AUFGABE A
Auf wessen Initiative hat der Bundesrat laut dem Text zum Sexualstrafrecht ein konsensbasiertes Sexualstrafrecht gefordert?
AUFGABE B
Zitieren Sie aus dem Text zum Sexualstrafrecht die Stelle, die mit „Nach Auffassung der“ beginnt und sich bis „anderen Person vergewissern.“ erstreckt.
AUFGABE C
Schreiben Sie den Text zum Sexualstrafrecht im Anschluss an seinen letzten Satz weiter.

14.07.2026
Der Bundesrat hat auf Initiative Hamburgs die Einführung eines konsensbasierten Sexualstrafrechts nach dem Grundsatz "Nur Ja heißt Ja" gefordert.
Nach Auffassung der Länder bietet das geltende Prinzip "Nein heißt Nein" keinen lückenlosen Schutz, da Betroffene ihren entgegenstehenden Willen nicht immer äußern könnten – etwa aus Angst oder in einer Schockstarre. Künftig soll daher nicht mehr das erkennbare Nein, sondern die freiwillige und tatsächliche Zustimmung maßgeblich sein. Wer sexuelle Handlungen vornimmt, soll sich demnach des Einverständnisses der anderen Person vergewissern.

AUFGEFÜHRTES MATERIAL
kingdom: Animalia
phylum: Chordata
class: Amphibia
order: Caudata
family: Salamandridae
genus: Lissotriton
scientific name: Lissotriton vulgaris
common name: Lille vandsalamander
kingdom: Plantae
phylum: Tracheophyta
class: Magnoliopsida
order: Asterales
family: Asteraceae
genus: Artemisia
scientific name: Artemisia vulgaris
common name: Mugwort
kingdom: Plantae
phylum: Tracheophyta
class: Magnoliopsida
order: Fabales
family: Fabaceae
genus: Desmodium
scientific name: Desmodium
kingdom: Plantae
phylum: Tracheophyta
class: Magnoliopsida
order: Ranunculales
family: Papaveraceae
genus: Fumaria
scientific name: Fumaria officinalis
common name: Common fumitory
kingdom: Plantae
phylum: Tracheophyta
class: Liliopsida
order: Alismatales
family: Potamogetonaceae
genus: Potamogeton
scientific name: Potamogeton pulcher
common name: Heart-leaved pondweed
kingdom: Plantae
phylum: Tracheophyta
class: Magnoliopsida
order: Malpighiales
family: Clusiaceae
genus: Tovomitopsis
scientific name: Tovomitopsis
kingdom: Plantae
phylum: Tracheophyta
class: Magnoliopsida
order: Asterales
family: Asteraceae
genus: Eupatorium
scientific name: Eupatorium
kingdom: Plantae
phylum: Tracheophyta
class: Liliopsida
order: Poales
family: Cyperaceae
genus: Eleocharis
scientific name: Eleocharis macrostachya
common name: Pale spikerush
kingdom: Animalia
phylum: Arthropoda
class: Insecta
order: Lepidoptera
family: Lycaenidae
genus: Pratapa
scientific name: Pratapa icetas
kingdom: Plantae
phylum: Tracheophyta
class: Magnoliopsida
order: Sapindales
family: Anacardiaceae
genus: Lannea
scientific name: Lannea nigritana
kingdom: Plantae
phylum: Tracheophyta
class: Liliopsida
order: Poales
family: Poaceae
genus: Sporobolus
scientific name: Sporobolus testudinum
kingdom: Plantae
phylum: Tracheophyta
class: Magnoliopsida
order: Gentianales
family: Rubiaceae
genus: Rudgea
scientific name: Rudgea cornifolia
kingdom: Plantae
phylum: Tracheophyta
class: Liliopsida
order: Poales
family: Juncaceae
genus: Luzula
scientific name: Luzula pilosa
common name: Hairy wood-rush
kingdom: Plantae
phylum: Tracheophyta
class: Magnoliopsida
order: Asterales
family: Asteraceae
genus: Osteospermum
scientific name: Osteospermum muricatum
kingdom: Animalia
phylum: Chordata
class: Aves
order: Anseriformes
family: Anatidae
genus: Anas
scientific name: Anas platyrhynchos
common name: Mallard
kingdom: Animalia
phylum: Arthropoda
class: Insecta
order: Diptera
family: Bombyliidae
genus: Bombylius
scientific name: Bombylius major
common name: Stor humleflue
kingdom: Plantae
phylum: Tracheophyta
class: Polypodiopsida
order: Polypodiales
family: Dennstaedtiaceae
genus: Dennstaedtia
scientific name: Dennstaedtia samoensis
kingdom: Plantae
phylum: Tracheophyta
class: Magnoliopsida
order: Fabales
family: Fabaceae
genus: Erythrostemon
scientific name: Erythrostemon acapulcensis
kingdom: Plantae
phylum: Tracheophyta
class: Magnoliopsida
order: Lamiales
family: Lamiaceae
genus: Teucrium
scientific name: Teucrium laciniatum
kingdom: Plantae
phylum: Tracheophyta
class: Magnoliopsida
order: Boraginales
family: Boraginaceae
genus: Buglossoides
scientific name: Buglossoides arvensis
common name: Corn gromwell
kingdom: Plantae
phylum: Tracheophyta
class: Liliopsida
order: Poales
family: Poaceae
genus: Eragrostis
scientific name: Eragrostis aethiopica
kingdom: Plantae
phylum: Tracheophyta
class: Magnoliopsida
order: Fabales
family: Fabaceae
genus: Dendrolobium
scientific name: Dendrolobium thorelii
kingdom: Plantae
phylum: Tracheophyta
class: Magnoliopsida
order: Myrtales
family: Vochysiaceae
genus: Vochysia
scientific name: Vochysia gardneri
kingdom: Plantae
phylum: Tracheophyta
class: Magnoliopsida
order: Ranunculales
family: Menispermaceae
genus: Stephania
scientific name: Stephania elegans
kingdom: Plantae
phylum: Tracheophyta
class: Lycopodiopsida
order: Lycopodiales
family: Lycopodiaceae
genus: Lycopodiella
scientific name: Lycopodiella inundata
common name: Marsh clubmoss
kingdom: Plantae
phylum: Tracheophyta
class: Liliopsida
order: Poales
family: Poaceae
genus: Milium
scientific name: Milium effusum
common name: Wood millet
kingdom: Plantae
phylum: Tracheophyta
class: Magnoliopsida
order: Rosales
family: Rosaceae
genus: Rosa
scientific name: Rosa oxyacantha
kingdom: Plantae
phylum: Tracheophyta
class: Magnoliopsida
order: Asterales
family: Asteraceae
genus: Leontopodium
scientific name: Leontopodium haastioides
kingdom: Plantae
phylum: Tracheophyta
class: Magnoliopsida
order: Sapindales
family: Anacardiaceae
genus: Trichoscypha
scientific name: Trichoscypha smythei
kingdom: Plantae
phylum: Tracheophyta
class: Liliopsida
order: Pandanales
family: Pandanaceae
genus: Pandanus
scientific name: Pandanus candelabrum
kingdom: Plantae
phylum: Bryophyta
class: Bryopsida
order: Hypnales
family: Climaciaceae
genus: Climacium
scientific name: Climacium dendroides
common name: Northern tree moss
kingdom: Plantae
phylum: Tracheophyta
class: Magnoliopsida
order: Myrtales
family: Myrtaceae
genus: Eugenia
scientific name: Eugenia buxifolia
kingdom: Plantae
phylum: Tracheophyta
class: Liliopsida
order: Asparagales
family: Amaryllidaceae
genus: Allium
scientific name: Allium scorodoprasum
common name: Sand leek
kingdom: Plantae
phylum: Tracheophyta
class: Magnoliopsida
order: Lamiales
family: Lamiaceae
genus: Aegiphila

ANTWORT A
Auf Initiative Hamburgs.

ANTWORT B
Nach Auffassung der Länder bietet das geltende Prinzip "Nein heißt Nein" keinen lückenlosen Schutz, da Betroffene ihren entgegenstehenden Willen nicht immer äußern könnten – etwa aus Angst oder in einer Schockstarre. Künftig soll daher nicht mehr das erkennbare Nein, sondern die freiwillige und tatsächliche Zustimmung maßgeblich sein. Wer sexuelle Handlungen vornimmt, soll sich demnach des Einverständnisses der anderen Person vergewissern.

ANTWORT C
Die Länder verweisen zudem auf zahlreiche europäische Staaten, die bereits ein konsensbasiertes Sexualstrafrecht eingeführt haben. Deutschland drohe hier, den Anschluss zu verlieren.
Die Entschließung wird nun an die Bundesregierung weitergeleitet. Parallel stellte Schleswig-Holstein eine ähnliche Initiative vor, die sich auf Vorgaben der Istanbul-Konvention des Europarats stützt.